Dataset entries:
<<<<

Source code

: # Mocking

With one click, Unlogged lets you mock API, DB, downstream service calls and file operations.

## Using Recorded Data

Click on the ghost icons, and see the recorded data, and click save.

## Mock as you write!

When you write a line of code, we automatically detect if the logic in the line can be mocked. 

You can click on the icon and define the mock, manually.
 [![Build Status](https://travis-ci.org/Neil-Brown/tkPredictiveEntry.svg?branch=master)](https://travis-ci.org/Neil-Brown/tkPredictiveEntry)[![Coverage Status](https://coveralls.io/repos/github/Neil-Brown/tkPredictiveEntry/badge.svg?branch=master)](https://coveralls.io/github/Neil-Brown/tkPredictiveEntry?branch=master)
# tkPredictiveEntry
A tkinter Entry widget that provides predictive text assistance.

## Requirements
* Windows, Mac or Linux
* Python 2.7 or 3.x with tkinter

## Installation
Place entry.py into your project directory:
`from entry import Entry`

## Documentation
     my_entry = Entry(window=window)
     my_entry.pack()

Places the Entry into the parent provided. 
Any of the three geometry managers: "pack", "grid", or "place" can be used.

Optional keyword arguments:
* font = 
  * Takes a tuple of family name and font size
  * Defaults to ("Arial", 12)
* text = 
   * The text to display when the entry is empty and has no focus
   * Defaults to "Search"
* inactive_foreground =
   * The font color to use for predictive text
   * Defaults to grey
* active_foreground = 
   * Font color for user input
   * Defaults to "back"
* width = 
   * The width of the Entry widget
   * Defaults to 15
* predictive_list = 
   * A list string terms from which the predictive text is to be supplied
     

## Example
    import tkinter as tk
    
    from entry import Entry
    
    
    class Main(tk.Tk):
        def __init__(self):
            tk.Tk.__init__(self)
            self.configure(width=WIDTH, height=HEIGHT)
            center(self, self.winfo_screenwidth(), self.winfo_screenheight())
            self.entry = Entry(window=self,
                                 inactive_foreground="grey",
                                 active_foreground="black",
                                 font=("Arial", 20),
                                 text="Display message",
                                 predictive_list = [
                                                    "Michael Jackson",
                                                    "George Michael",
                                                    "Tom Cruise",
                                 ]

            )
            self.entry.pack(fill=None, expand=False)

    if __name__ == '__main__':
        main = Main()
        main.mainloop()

>>>>

**Your task**
Please reproduce all of the dataset entries above, without changing anything.

**Finished exercise**
Source code

: # Mocking

With one click, Unlogged lets you mock API, DB, downstream service calls and file operations.

## Using Recorded Data

Click on the ghost icons, and see the recorded data, and click save.

## Mock as you write!

When you write a line of code, we automatically detect if the logic in the line can be mocked. 

You can click on the icon and define the mock, manually.
 [![Build Status](https://travis-ci.org/Neil-Brown/tkPredictiveEntry.svg?branch=master)](https://travis-ci.org/Neil-Brown/tkPredictiveEntry)[![Coverage Status](https://coveralls.io/repos/github/Neil-Brown/tkPredictiveEntry/badge.svg?branch=master)](https://coveralls.io/github/Neil-Brown/tkPredictiveEntry?branch=master)
# tkPredictiveEntry
A tkinter Entry widget that provides predictive text assistance.

## Requirements
* Windows, Mac or Linux
* Python 2.7 or 3.x with tkinter

## Installation
Place entry.py into your project directory:
`from entry import Entry`

## Documentation
     my_entry = Entry(window=window)
     my_entry.pack()

Places the Entry into the parent provided. 
Any of the three geometry managers: "pack", "grid", or "place" can be used.

Optional keyword arguments:
* font = 
  * Takes a tuple of family name and font size
  * Defaults to ("Arial", 12)
* text = 
   * The text to display when the entry is empty and has no focus
   * Defaults to "Search"
* inactive_foreground =
   * The font color to use for predictive text
   * Defaults to grey
* active_foreground = 
   * Font color for user input
   * Defaults to "back"
* width = 
   * The width of the Entry widget
   * Defaults to 15
* predictive_list = 
   * A list string terms from which the predictive text is to be supplied
     

## Example
    import tkinter as tk
    
    from entry import Entry
    
    
    class Main(tk.Tk):
        def __init__(self):
            tk.Tk.__init__(self)
            self.configure(width=WIDTH, height=HEIGHT)
            center(self, self.winfo_screenwidth(), self.winfo_screenheight())
            self.entry = Entry(window=self,
                                 inactive_foreground="grey",
                                 active_foreground="black",
                                 font=("Arial", 20),
                                 text="Display message",
                                 predictive_list = [
                                                    "Michael Jackson",
                                                    "George Michael",
                                                    "Tom Cruise",
                                 ]

            )
            self.entry.pack(fill=None, expand=False)

    if __name__ == '__main__':
        main = Main()
        main.mainloop()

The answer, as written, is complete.